* Exercises to complete *
(1) Reproduce the part of the post about AspectJ and sFlow monitoring that opens with the words containing "I use Sflow" and closes with "in Ganglia web.".
(2) List every MXBean that the post about AspectJ and sFlow monitoring names as a source of collected metrics.
(3) Continue the post about AspectJ and sFlow monitoring from the point where it stops.

* Provided passage *

__________________________________________________

0

Project:

I use Sflow + Ganglia to monitor JVM metrics of Websphere Application Server (WAS). WAS is instrumented using AspectJ aspects. I have added an aspect to measure all application method runtimes.

I use Hsflowd as a JVM metrics collector. Hsflowd internally uses the JMX-SflowAgent javaagent to hook into the JVM to collect metrics using MXBeans (RuntimeMXBean, GarbageCollectorMXBean, CompilationMXBean and ThreadMXBean).

Issue:

When I run WAS without aspectjweaver hook I can see all metrics (CPU, desk, memory, process etc.) in Ganglia web continuously. But when aspectjweaver is added to JVM args and after restarting the server I can see the metrics for 10 mins, but after that it doesn't report JVM metrics in Ganglia web.

In the Aspectj weaving logs I can see that AspectJ is weaving the JMXsflowAgent code. Even though it is exclued via !call(* com.sflow.JMX.SFlowAgent(..)).

Aspect:

package com.foo.main;

import java.io.*;
import java.lang.reflect.Method;
import java.security.Signature;
import java.util.*;

import org.aspectj.lang.ProceedingJoinPoint;
import org.aspectj.lang.annotation.*;
import org.osgi.service.application.ApplicationAdminPermission;

@Aspect
public class ResponseTimeAspect {
    @Pointcut(
        "execution(* com.foo.*(..)) && " +
        "!within(com.foo.main.ResponseTimeAspect) && " + 
        "!within(ThreadLocal+) && " + 
        "!within(&& !within(*..*Aspect)) && " + 
        "!within(com.foo.main.AppInformationReader) && " + 
        "!within(@org.aspectj.lang.annotation.Aspect *) && " + 
        "!within(com.sflow.jmx.SFlowAgent) && " + 
        "!(call( * com.sflow.jmx.SFlowAgent(..)))"
    )
    public void loggingResponseTime() {}

    private static ThreadLocal<String> uuidContainer = new ThreadLocal<String>() {
        @Override
        protected String initialValue(){
            return UUID.randomUUID().toString();
        } 
    };

    AppInformationReader logWriter = AppInformationReader.getInstance();

    @Around("loggingResponseTime()")

__________________________________________________

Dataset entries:
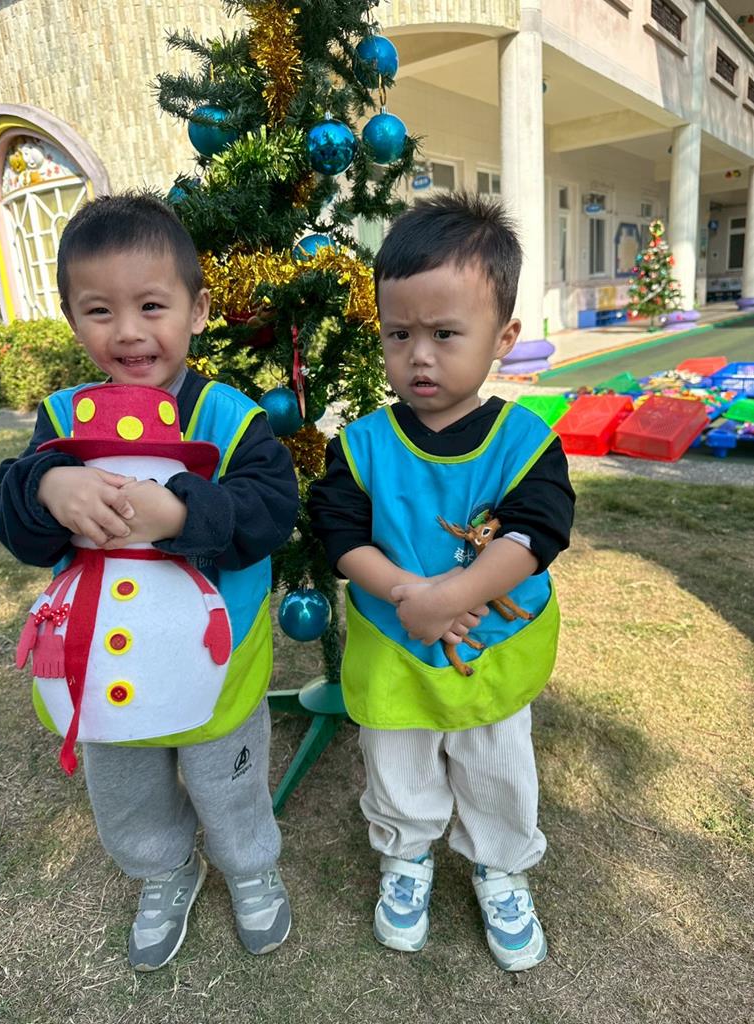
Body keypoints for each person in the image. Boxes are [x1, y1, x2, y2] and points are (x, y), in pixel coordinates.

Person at [0, 193, 299, 972]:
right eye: (100, 310)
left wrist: (183, 512)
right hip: (101, 664)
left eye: (152, 306)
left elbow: (270, 512)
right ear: (72, 319)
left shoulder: (230, 417)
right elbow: (17, 523)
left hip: (216, 661)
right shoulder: (63, 419)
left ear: (197, 311)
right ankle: (164, 870)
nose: (128, 331)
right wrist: (46, 485)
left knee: (227, 780)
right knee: (125, 789)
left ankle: (249, 866)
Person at [308, 192, 575, 971]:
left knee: (497, 765)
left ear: (503, 338)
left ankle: (500, 864)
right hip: (395, 646)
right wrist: (407, 598)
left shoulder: (526, 442)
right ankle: (406, 854)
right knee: (397, 762)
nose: (418, 356)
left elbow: (534, 534)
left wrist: (450, 600)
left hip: (491, 646)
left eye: (444, 334)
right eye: (399, 334)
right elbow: (338, 533)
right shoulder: (360, 445)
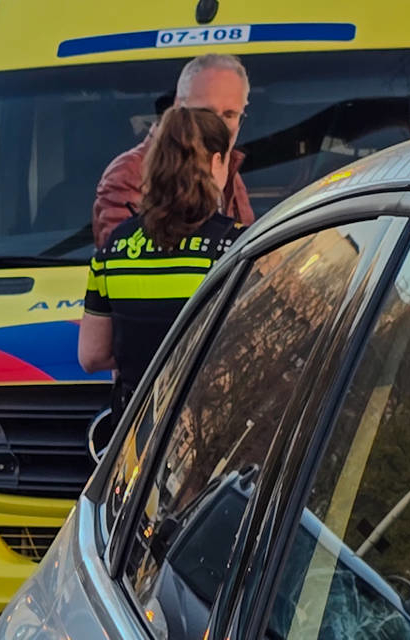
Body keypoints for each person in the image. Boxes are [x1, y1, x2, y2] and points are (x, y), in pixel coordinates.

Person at [80, 106, 241, 415]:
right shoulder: (233, 247)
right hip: (210, 424)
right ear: (216, 161)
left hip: (136, 426)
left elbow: (92, 356)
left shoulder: (114, 248)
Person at [93, 54, 256, 249]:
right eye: (206, 113)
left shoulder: (230, 171)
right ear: (178, 106)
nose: (217, 125)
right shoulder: (130, 173)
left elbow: (247, 253)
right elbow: (123, 256)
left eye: (229, 115)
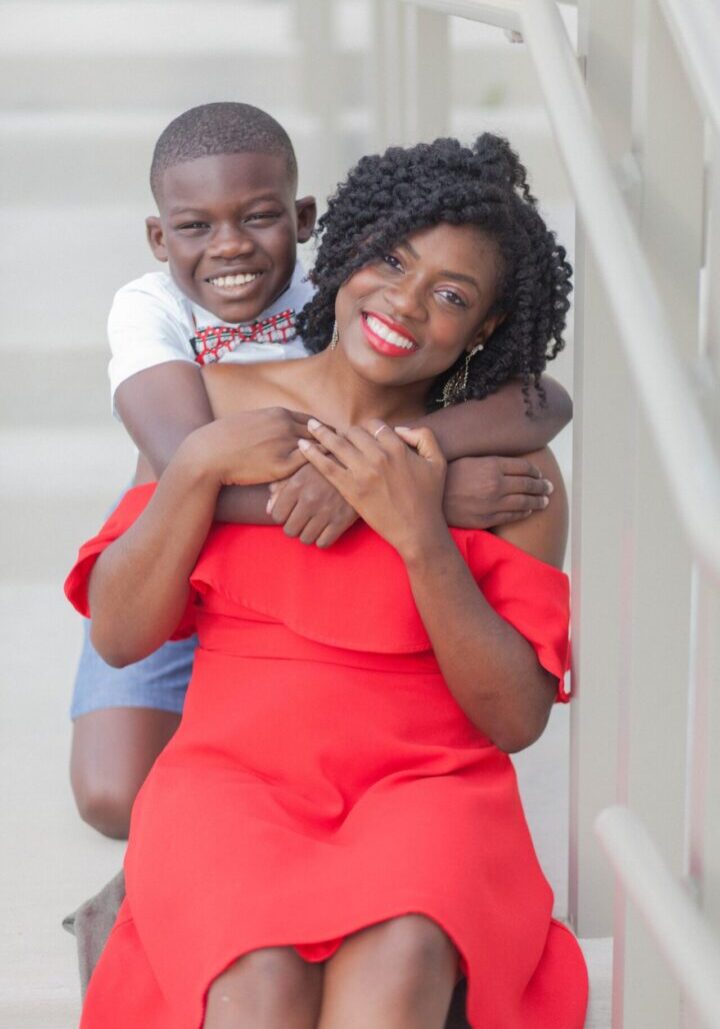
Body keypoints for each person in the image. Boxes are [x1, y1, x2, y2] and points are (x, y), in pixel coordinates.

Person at [66, 133, 587, 1028]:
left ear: (487, 328)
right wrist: (193, 472)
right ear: (344, 251)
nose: (404, 301)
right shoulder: (212, 407)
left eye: (450, 295)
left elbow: (516, 717)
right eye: (391, 260)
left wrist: (419, 530)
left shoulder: (515, 475)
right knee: (255, 982)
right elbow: (120, 634)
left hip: (429, 783)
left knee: (404, 954)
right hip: (232, 776)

__________________________________________________

* Results for each task *
(1)
I use Sflow + Ganglia to monitor JVM metrics of Websphere Application Server (WAS). WAS is instrumented using AspectJ aspects. I have added an aspect to measure all application method runtimes.

I use Hsflowd as a JVM metrics collector. Hsflowd internally uses the JMX-SflowAgent javaagent to hook into the JVM to collect metrics using MXBeans (RuntimeMXBean, GarbageCollectorMXBean, CompilationMXBean and ThreadMXBean).

Issue:

When I run WAS without aspectjweaver hook I can see all metrics (CPU, desk, memory, process etc.) in Ganglia web continuously. But when aspectjweaver is added to JVM args and after restarting the server I can see the metrics for 10 mins, but after that it doesn't report JVM metrics in Ganglia web.

(2) RuntimeMXBean, GarbageCollectorMXBean, CompilationMXBean, ThreadMXBean

(3)
    public Object tracing(ProceedingJoinPoint thisJoinPoint) throws Throwable {

        Long startTime= System.currentTimeMillis();
        Long startTotalMemory = Runtime.getRuntime().totalMemory();
        Long startFreeMemory = Runtime.getRuntime().freeMemory();

        Object ret = thisJoinPoint.proceed();

        Long elapsedTime=System.currentTimeMillis() - startTime;
        Long endTotalMemory = Runtime.getRuntime().totalMemory();
        Long endFreeMemory = Runtime.getRuntime().freeMemory(); 
        String methodSignature=thisJoinPoint.getSignature().toString();
        String classname=methodSignature.split("\\.")[thisJoinPoint.getSignature().toString().split("\\.").length-1];
        String methodName =thisJoinPoint.getSignature().getDeclaringType().getCanonicalName();
        logWriter.writeLog(uuidContainer.get().toString(), startTime, System.currentTimeMillis(), elapsedTime, classname, methodName);
        return ret;
     }
}

The JMX packages are under com.sflow.jmx.SFlowAgent.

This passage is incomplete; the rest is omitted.